Uncle Fred always drank too many martinis before dinner and his eyelids froze at half-mast, but he was a kind drunk and tried not to cause a fuss. Well, he always went into details of the Battle of Corregidor where he lost way too many buddies it must have been a horrible experience except that we have heard this tale way too many times.  He always winds up in tears and has to be sent to the guestroom bedroom to sleep it off before pumpkin pie is served.  His wife, Aunt Fanny, is a piece of work, husky as a Russian farmwife and the manners to match. She sits in front of her dish, piled high with plenty of biscuits, potatoes and gravy and with both elbows on the table dives into the mountain of calories before grace is even finished. 

Their son, Wes the policeman, must have a stressful job because he, too, always drinks too much and by the time he finishes the last bite of turkey and gravy his face hits his plate and he is deep into slumber.

RobertaSue really hates these holiday dinners but it is the only time they are all together and she always hopes that things will be pleasant rather than a series of emotional catastrophes like pelting hail on a tin roof which never seems to stop.

RobertaSues parents haven’t spoken to each other in 10 years and only leave notes on a blackboard.  If the phone rings and her mother picks it up and the call is for her father, her mother has a bike horn that she blasts three times and leaves the receiver on the table top.  Her dad can’t even remember what the original disagreement was but her mother is still so mad she spits nails when they share a table at mealtime.  When they have no guests they both eat at different places, her dad propped up on his Banka lounger Chair and her mom sits at the kitchen table.

RobertaSue thanks the gods that she left home before her parents got into the original fight.  They will talk to her on the phone but she can’t ask about the other ones while they are visiting on the phone.
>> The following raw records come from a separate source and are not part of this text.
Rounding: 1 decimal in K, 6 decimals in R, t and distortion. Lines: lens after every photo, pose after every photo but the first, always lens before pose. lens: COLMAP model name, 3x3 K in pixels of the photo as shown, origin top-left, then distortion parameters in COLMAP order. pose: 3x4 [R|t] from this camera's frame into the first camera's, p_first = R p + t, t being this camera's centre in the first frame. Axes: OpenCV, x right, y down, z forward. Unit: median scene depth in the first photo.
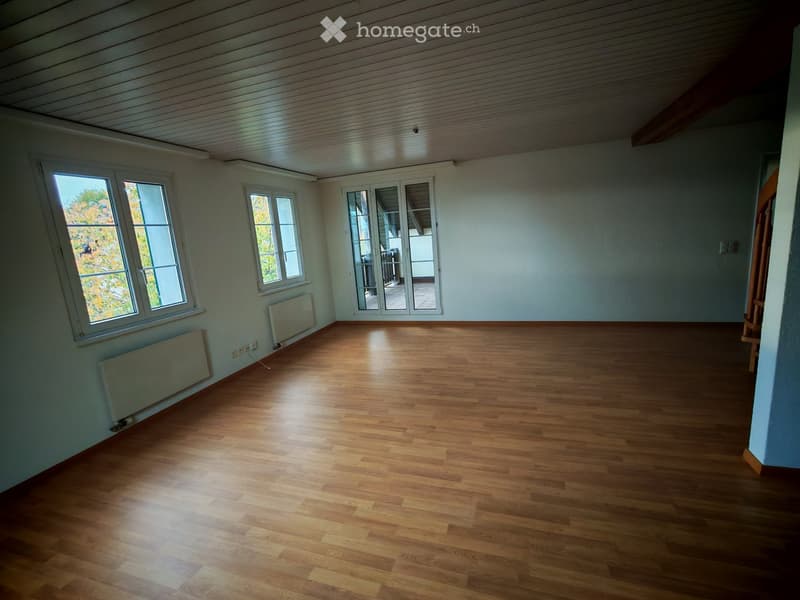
lens RADIAL K [[367.5, 0, 396.3], [0, 367.5, 300.3], [0, 0, 1]] dist [0.002133, 0.000346]
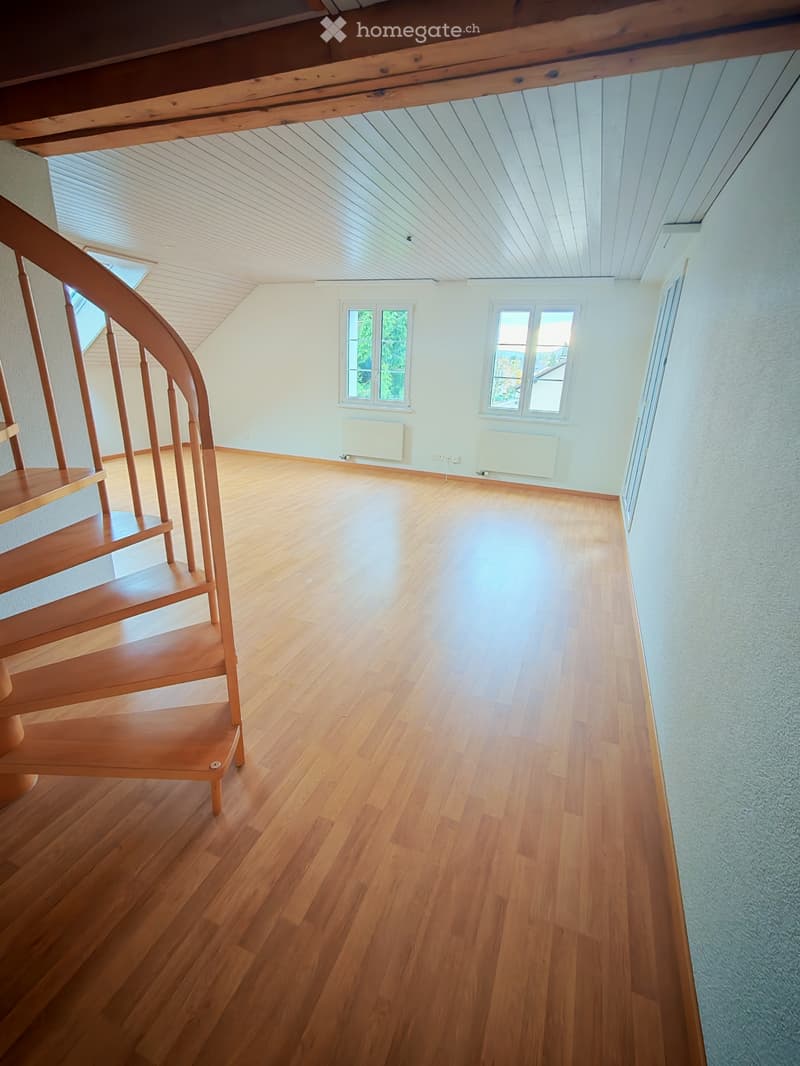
lens RADIAL K [[489.7, 0, 397.6], [0, 489.7, 534.0], [0, 0, 1]] dist [0.002133, 0.000346]
pose [[-0.035648, 0.412395, -0.910308, 0.998139], [-0.213567, 0.886700, 0.410063, -0.232378], [0.976278, 0.209029, 0.056464, 0.762494]]
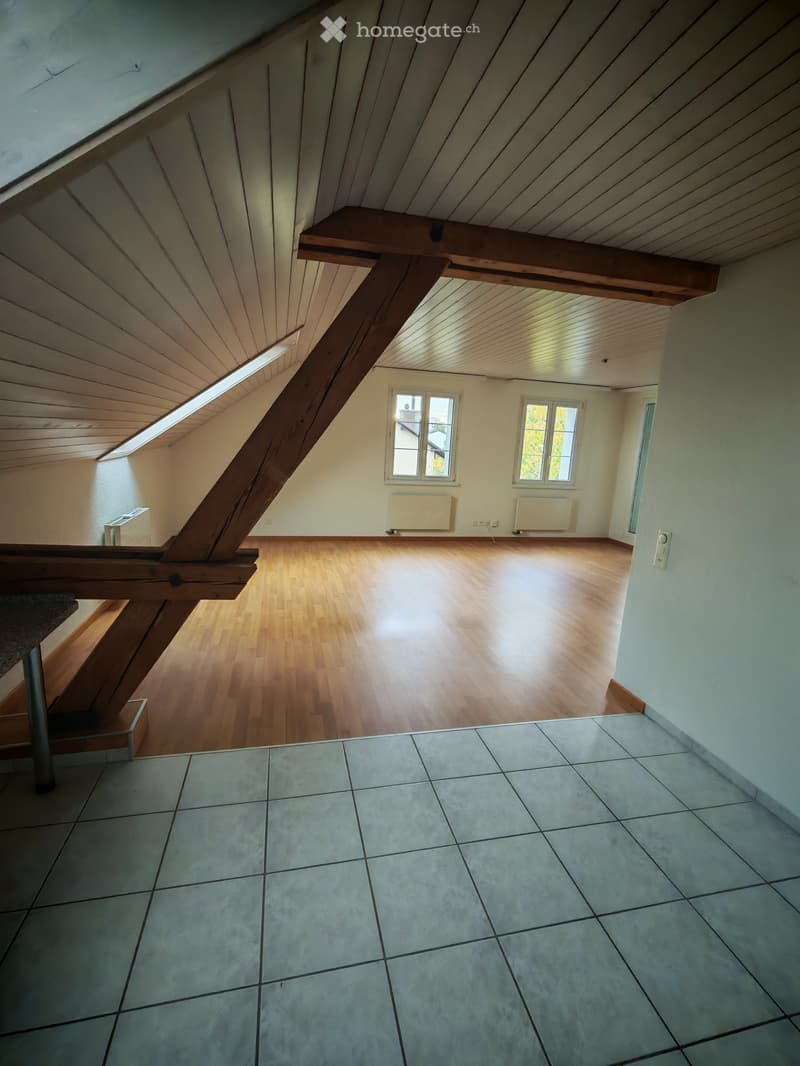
lens RADIAL K [[454.9, 0, 398.7], [0, 454.9, 540.0], [0, 0, 1]] dist [-0.016155, -0.000068]
pose [[0.531813, 0.293946, -0.794211, 0.677378], [-0.245479, 0.951071, 0.187626, -0.035103], [0.810503, 0.095180, 0.577950, -0.167925]]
She finds the whole thing exhausting and wonders of there might be some way she could avoid those monstrous family gatherings.

The only one she really likes in her maiden Aunt Rosy, with such a sweet disposition and temper who just smiles that angelic smile while disaster after disaster unfolds at the table. She just pays no regard to the fireworks and mad evil slinging of barbs among relatives. RobertaSue wishes she were more like Aunt Rosy and wonderful how she manages a shield to bounce anger pain and meanness off her.  Aunt Rosy spent about five years in the Convent of the Lady of the Sparkling Lake and was pretty much on her way to becomes a full fledges nun when the bishop caused a scandal by running away with the Mother Superior, shocking the community and blasting the foundations of the local Catholic Church, “Our lady of Fatima”.  Aunt Rosy cast off her black dress and white wimple and threw the five pound cross she wore around her neck into the deepest part of Sparkling Lake.

She then enrolled in library school because she was expertly trained to be a quite person.  Her job was a little difficult at times when the church put out a list of banned books.  Aunt Rosy removed the banned books to her simply apartment and read each one in detail, and wondered why the Church has objections to them.

RobertaSue promised herself that she would not get into a roaring disagreement with any family member around the dinner table and would not react to any negative comments sniped her way.  Upon entering the front door, laden down with bags of food her dad said, “Looks like you have packed on the pounds, sweetie, better hit the gym soon.”

“Sure Dad.” she  replied.

Mom greeter her with, “What have you done to your hair?” with a scowl.